費用のやり繰りも自力で乗り越えた。航空券の手配などはエージェントを通さず自分で行い、宿泊費もインターン先が運営する宿を利用して1日2000円程度に抑えた。現地では、弁当は1食100円程度、デリバリーも1食800円程度と食費は安く、最終的に、トビタテから支給された留学準備金21万円と滞在中の毎月の奨学金12万円、通信制高校のプレゼン大会で好成績を収めて獲得した留学支援金20万円で、全費用を賄えたという。
1カ月間の留学を通じて、価値観は大きく変わった。
「スリランカは道路も整備されておらず、生活環境が整っているとは言えません。日本と異なる環境を経験したことで、嫌なことがあっても『いいや』と流せるようになり、心が広くなったと思います。『スリランカに行った女子高生』というアイデンティティを得て、自信が持てるようにもなりました」
「誰かの背中を押せる存在になりたい」
帰国後は留学経験をアピールできる総合型選抜で大学受験に臨んだが、第1志望の大学は不合格。それでも諦めず、ChatGPTで出願が間に合う総合型選抜の情報を収集し、広島大学教育学部の総合型選抜(広島大学光り輝き入試)に挑戦した。

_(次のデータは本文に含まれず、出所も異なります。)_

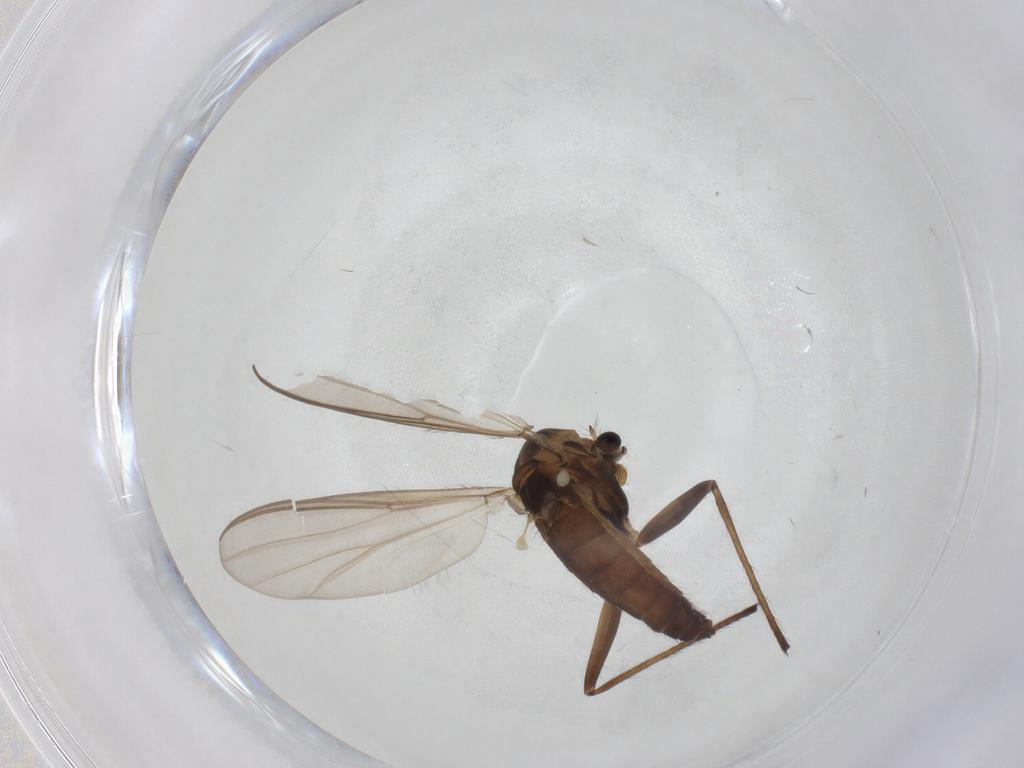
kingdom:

出願締切まで1週間しかない状況でも挑戦できたのは、留学を通じて「何とかしよう」と思える精神力が身に付いたからだという。面接試験にはスリランカのサリーを着て臨み、留学で得たことを語って合格を勝ち取った。
大学入学後、天津さんはトビタテに再び応募して採用され、2026年に2度目のスリランカ留学を予定している。次回は11カ月間、現地に滞在して、サステナブルファッションを展開する団体でインターンをしながら、前回ボランティアをした幼稚園で教育プログラムの企画・実行に取り組む計画だ。
将来的にはスリランカでアパレルブランドとスタディーツアービジネスを立ち上げ、現地の雇用創出と教育支援を実現させることを夢見て、現在は起業に向けた学びや人脈づくりにも取り組んでいる。
また、トビタテでの留学経験者として、各地の高校での講演活動も積極的に行っている。